Conservati in un frigo o divorati. Gli organi di quel corpo femminile mutilato, che una volta aveva un’identità, sono finiti forse in un freezer o nello stomaco di un «collezionista di organi». Ed erano per l’assassino oggetti da contemplare o per nutrirsi.
È l’ultima pista investigativa che si affaccia sempre più insistentemente sul caso del rinvenimento del corpo di una donna, privo di organi e senza testa né gambe, scoperto in un campo a Roma lo scorso otto marzo. Un caso che per la polizia «non ha precedenti in Italia». Se altri elementi dovessero confermare questa ipotesi, ne emergerebbe il profilo di un feticista estremo, che avrebbe conservato gli organi interni della vittima dopo averli espiantati. Secondo gli inquirenti, infatti, l’omicida «non avrebbe asportato gli organi per facilitare il trasporto del cadavere». Cuore, polmoni, fegato, pancreas e interiora sono stati portati via da quel corpo come fossero reliquie. Dagli esami dei medici legali è emerso che gli organi del cadavere sono stati asportati con cura affinché restassero integri.

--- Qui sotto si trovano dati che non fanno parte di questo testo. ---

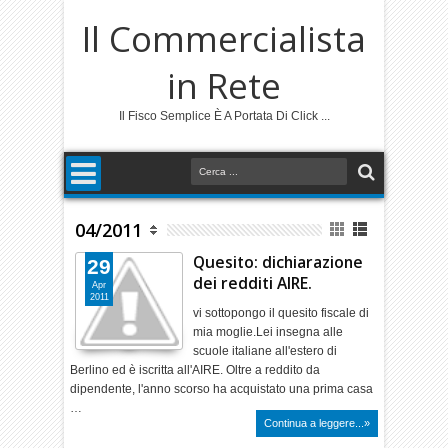
Il Commercialista
in Rete
Il Fisco Semplice È A Portata Di Click ...
04/2011
Quesito: dichiarazione
29
dei redditi AIRE.
Apr
2011
vi sottopongo il quesito fiscale di
mia moglie.Lei insegna alle
scuole italiane all'estero di
Berlino ed è iscritta all'AIRE. Oltre a reddito da
dipendente, l'anno scorso ha acquistato una prima casa
…
Continua a leggere...»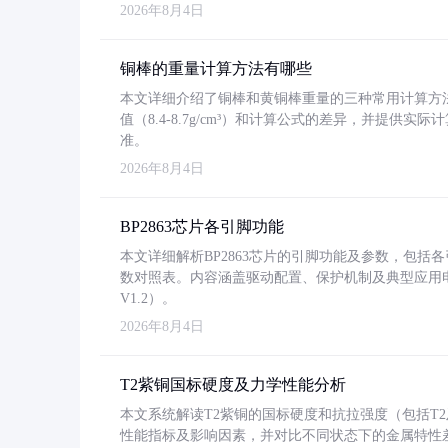
2026年8月4日
铜棒的重量计算方法有哪些
本文详细介绍了铜棒和黄铜棒重量的三种常用计算方
值（8.4-8.7g/cm³）和计算公式的差异，并提供实际
准。
2026年8月4日
BP2863芯片各引脚功能
本文详细解析BP2863芯片的引脚功能及参数，包
数对照表。内容涵盖驱动配置、保护机制及典型应用
V1.2）。
2026年8月4日
T2紫铜国标硬度及力学性能分析
本文系统解读T2紫铜的国标硬度和抗拉强度（包括T2及T2
性能指标及影响因素，并对比不同状态下的金属特性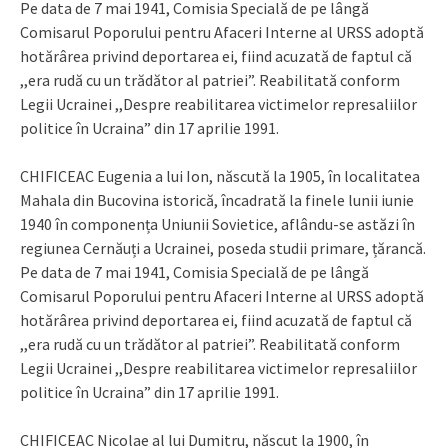
Pe data de 7 mai 1941, Comisia Specială de pe lângă
Comisarul Poporului pentru Afaceri Interne al URSS adoptă
hotărârea privind deportarea ei, fiind acuzată de faptul că
,,era rudă cu un trădător al patriei”. Reabilitată conform
Legii Ucrainei ,,Despre reabilitarea victimelor represaliilor
politice în Ucraina” din 17 aprilie 1991.
CHIFICEAC Eugenia a lui Ion, născută la 1905, în localitatea
Mahala din Bucovina istorică, încadrată la finele lunii iunie
1940 în componența Uniunii Sovietice, aflându-se astăzi în
regiunea Cernăuți a Ucrainei, poseda studii primare, țărancă.
Pe data de 7 mai 1941, Comisia Specială de pe lângă
Comisarul Poporului pentru Afaceri Interne al URSS adoptă
hotărârea privind deportarea ei, fiind acuzată de faptul că
,,era rudă cu un trădător al patriei”. Reabilitată conform
Legii Ucrainei ,,Despre reabilitarea victimelor represaliilor
politice în Ucraina” din 17 aprilie 1991.
CHIFICEAC Nicolae al lui Dumitru, născut la 1900, în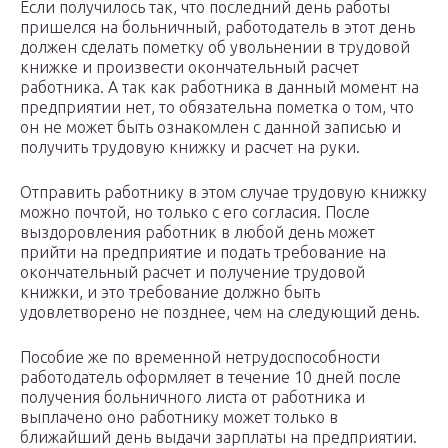
Если получилось так, что последний день работы
пришелся на больничный, работодатель в этот день
должен сделать пометку об увольнении в трудовой
книжке и произвести окончательный расчет
работника. А так как работника в данный момент на
предприятии нет, то обязательна пометка о том, что
он не может быть ознакомлен с данной записью и
получить трудовую книжку и расчет на руки.
Отправить работнику в этом случае трудовую книжку
можно почтой, но только с его согласия. После
выздоровления работник в любой день может
прийти на предприятие и подать требование на
окончательный расчет и получение трудовой
книжки, и это требование должно быть
удовлетворено не позднее, чем на следующий день.
Пособие же по временной нетрудоспособности
работодатель оформляет в течение 10 дней после
получения больничного листа от работника и
выплачено оно работнику может только в
ближайший день выдачи зарплаты на предприятии.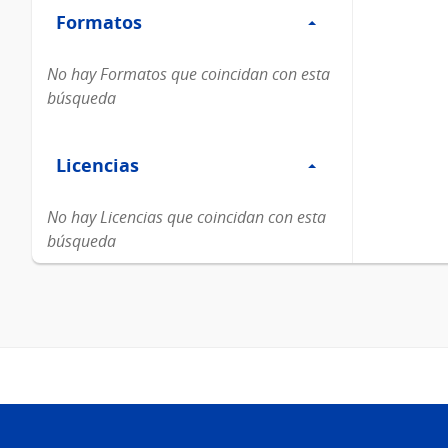
Formatos
Formatos
No hay Formatos que coincidan con esta
búsqueda
Filtro
Licencias
Licencias
No hay Licencias que coincidan con esta
búsqueda
Pie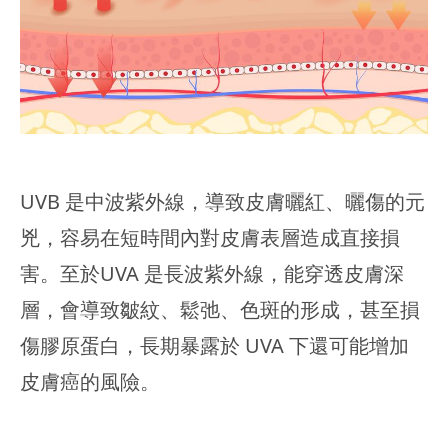
UVB 是中波紫外線，導致皮膚曬紅、曬傷的元
兇，容易在短時間內對皮膚表層造成直接損
害。至於UVA 是長波紫外線，能穿透皮膚深
層，會導致皺紋、鬆弛、色斑的形成，甚至損
傷膠原蛋白，長期暴露於 UVA 下還可能增加
皮膚癌的風險。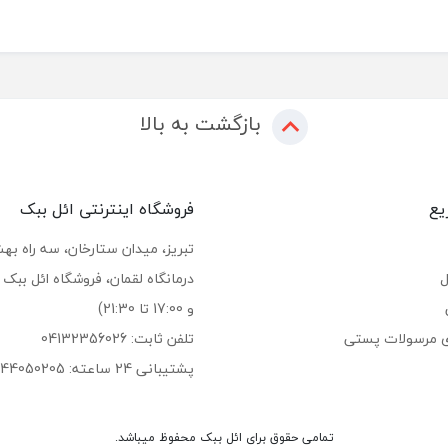
بازگشت به بالا
یع
فروشگاه اینترنتی ائل ببک
تبریز، میدان ستارخان، سه راه بهشت
ل
و 17:00 تا 21:30)
ی مرسولات پستی
تلفن ثابت: 04132356026
پشتیبانی 24 ساعته: 09144050205
تمامی حقوق برای ائل ببک محفوظ میباشد.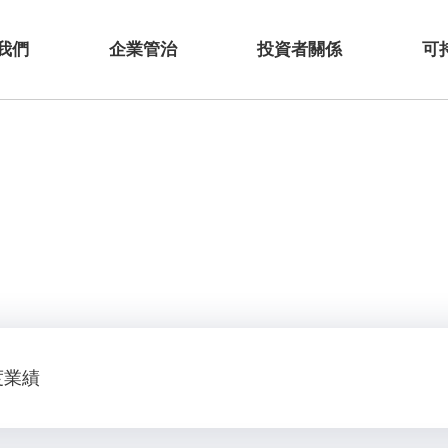
我們
企業管治
投資者關係
可
度業績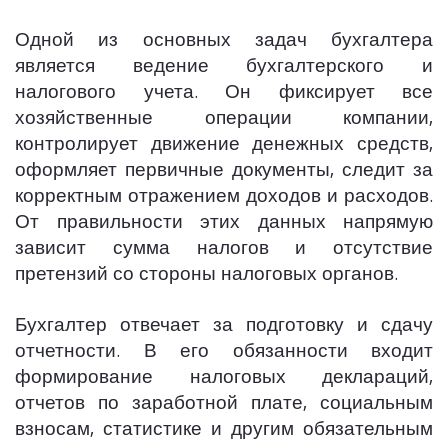
Одной из основных задач бухгалтера
является ведение бухгалтерского и
налогового учета. Он фиксирует все
хозяйственные операции компании,
контролирует движение денежных средств,
оформляет первичные документы, следит за
корректным отражением доходов и расходов.
От правильности этих данных напрямую
зависит сумма налогов и отсутствие
претензий со стороны налоговых органов.
Бухгалтер отвечает за подготовку и сдачу
отчетности. В его обязанности входит
формирование налоговых деклараций,
отчетов по заработной плате, социальным
взносам, статистике и другим обязательным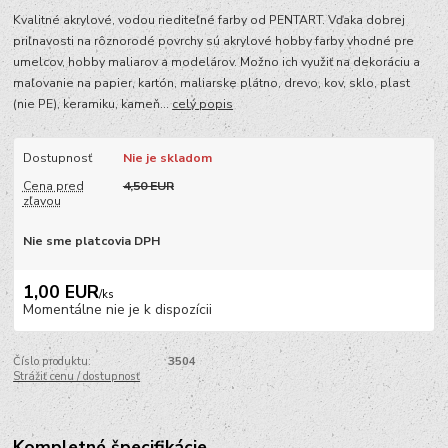
Kvalitné akrylové, vodou riediteľné farby od PENTART. Vďaka dobrej
priľnavosti na rôznorodé povrchy sú akrylové hobby farby vhodné pre
umelcov, hobby maliarov a modelárov. Možno ich využiť na dekoráciu a
maľovanie na papier, kartón, maliarske plátno, drevo, kov, sklo, plast
(nie PE), keramiku, kameň...
celý popis
Dostupnosť
Nie je skladom
Cena pred
4,50 EUR
zľavou
Nie sme platcovia DPH
1,00 EUR
/
ks
Momentálne nie je k dispozícii
Číslo produktu:
3504
Strážiť cenu / dostupnosť
Kompletné špecifikácie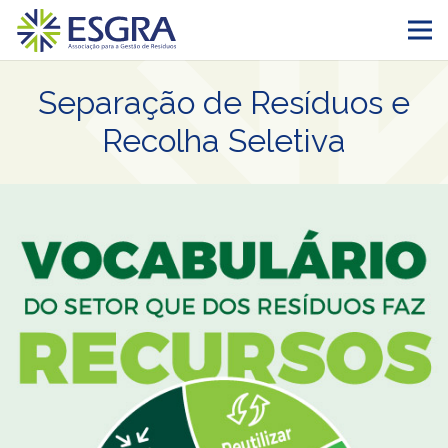
Separação de Resíduos e
Recolha Seletiva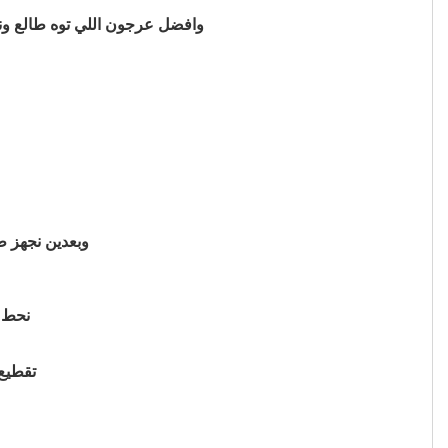
وافضل عرجون اللي توه طالع ونا
وبعدين نجهز 
نحط ا
تقطيع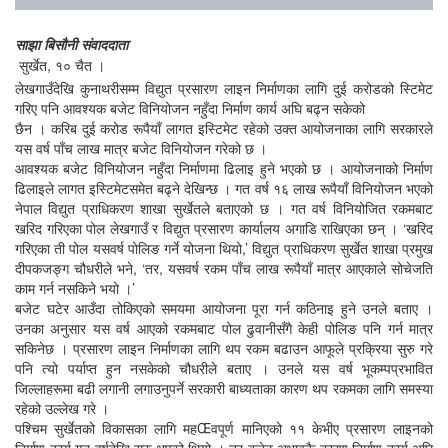
साझा बिसौनी संवाददाता
सुर्खेत, १० चैत ।
लेखगाउँदेखि कुनाथरीसम्म विद्युत प्रसारण लाइन निर्माणका लागि दुई करोडको स्टिमेट
गरिए पनि आवश्यक बजेट विनियोजन नहुँदा निर्माण कार्य अघि बढ्न सकेको
छैन । करिब दुई करोड रूपैयाँ लागत इस्टिमेट रहेको उक्त आयोजनाका लागि सरकारले
यस वर्ष पाँच लाख मात्र बजेट विनियोजन गरेको छ ।
आवश्यक बजेट विनियोजन नहुँदा निर्माणमा ढिलाइ हुने भएको छ । आयोजनाको निर्माण
ढिलाइले लागत इस्टिमेटसमेत बढ्ने देखिन्छ । गत वर्ष १६ लाख रूपैयाँ विनियोजन भएको
नेपाल विद्युत प्राधिकरण शाखा सुर्खेतले बताएको छ । गत वर्ष विनियोजित रकमबाट
खरिद गरिएका पोल लेखगाउँ र विद्युत प्रसारण कार्यालय अगाडि राखिएका छन् । ‘खरिद
गरिएका ती पोल यसवर्ष पोलिङ गर्ने योजना थियो,’ विद्युत प्राधिकरण सुर्खेत शाखा प्रमुख
दीपकजङ्ग चौधरीले भने, ‘तर, यसवर्ष रकम पाँच लाख रूपैयाँ मात्र आएकाले सोचेजति
काम गर्न नसकिने भयो ।’
बजेट घटेर आउँदा तोकिएको समयमा आयोजना पूरा गर्न कठिनाइ हुने उनले बताए ।
उनका अनुसार यस वर्ष आएको रकमबाट पोल ढुवानीसँगै केही पोलिङ पनि गर्न मात्र
सकिनेछ । प्रसारण लाइन निर्माणका लागि थप रकम बढाउन आफूले प्रक्रिया सुरु गरे
पनि त्यो पर्याप्त हुन नसकेको चौधरीले बताए । उनले यस वर्ष भूकम्पप्रभावित
जिल्लाहरूमा बढी लगानी लगाउनुपर्ने सरकारी बाध्यताका कारण थप रकमका लागि समस्या
रहेको उल्लेख गरे ।
पश्चिम सुर्खेतको विकासका लागि महŒवपूर्ण मानिएको ११ केभीए प्रसारण लाइनको
निर्माण कार्य गत वर्षदेखि सुरु भएको थियो । तर बजेट अभावकै कारण निर्माण कार्य अघि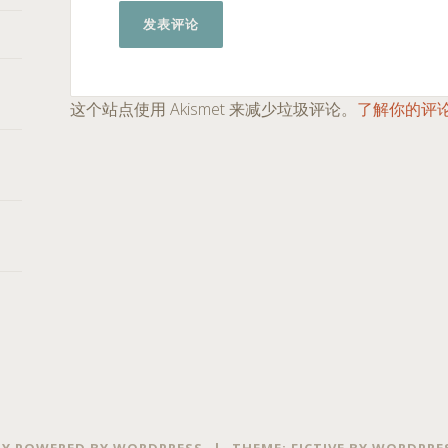
这个站点使用 Akismet 来减少垃圾评论。
了解你的评
Y POWERED BY WORDPRESS
|
THEME: FICTIVE BY
WORDPRE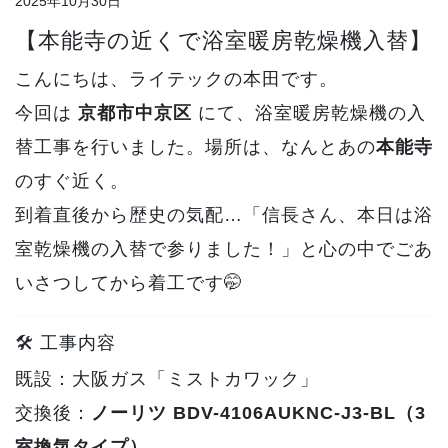
2025年10月30日
【本能寺の近くで浴室暖房乾燥機入替】
こんにちは、ライテックの本田です。
今回は
京都市中京区
にて、浴室暖房乾燥機の入
替工事を行いました。場所は、なんとあの
本能寺
のすぐ近く。
到着直後から歴史の気配…「信長さん、本日は浴
室乾燥機の入替で参りました！」と心の中でごあ
いさつしてから着工です🤭
🛠 工事内容
既設：大阪ガス「ミストカワック」
交換後：
ノーリツ BDV-4106AUKNC-J3-BL（3
室換気タイプ）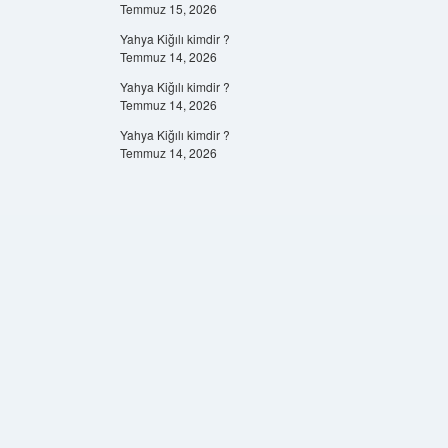
Temmuz 15, 2026
Yahya Kiğılı kimdir ?
Temmuz 14, 2026
Yahya Kiğılı kimdir ?
Temmuz 14, 2026
Yahya Kiğılı kimdir ?
Temmuz 14, 2026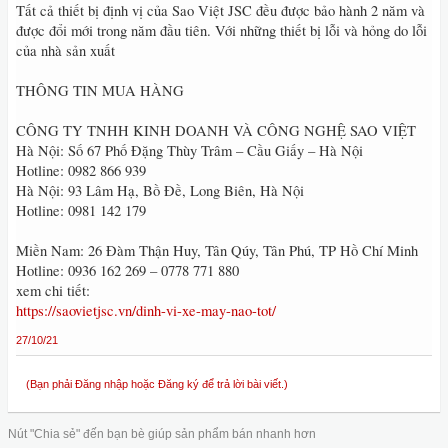
Tất cả thiết bị định vị của Sao Việt JSC đều được bảo hành 2 năm và
được đổi mới trong năm đầu tiên. Với những thiết bị lỗi và hỏng do lỗi
của nhà sản xuất
THÔNG TIN MUA HÀNG
CÔNG TY TNHH KINH DOANH VÀ CÔNG NGHỆ SAO VIỆT
Hà Nội: Số 67 Phố Đặng Thùy Trâm – Cầu Giấy – Hà Nội
Hotline: 0982 866 939
Hà Nội: 93 Lâm Hạ, Bồ Đề, Long Biên, Hà Nội
Hotline: 0981 142 179
Miền Nam: 26 Đàm Thận Huy, Tân Qúy, Tân Phú, TP Hồ Chí Minh
Hotline: 0936 162 269 – 0778 771 880
xem chi tiết:
https://saovietjsc.vn/dinh-vi-xe-may-nao-tot/
27/10/21
(Bạn phải Đăng nhập hoặc Đăng ký để trả lời bài viết.)
Nút "Chia sẻ" đến bạn bè giúp sản phẩm bán nhanh hơn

Dunque, nonostante sia esclusa la pista del traffico di organi, l’assassino con molta probabilità ha conservato le parti interne del cadavere, tranne reni e vescica. Di certo, per eseguire il minuzioso espianto operato con un grosso coltello, si ipotizza un ambiente chiuso, una sorta di macabro laboratorio. Sempre qui la vittima sarebbe stata decapitata e le sue gambe smembrate.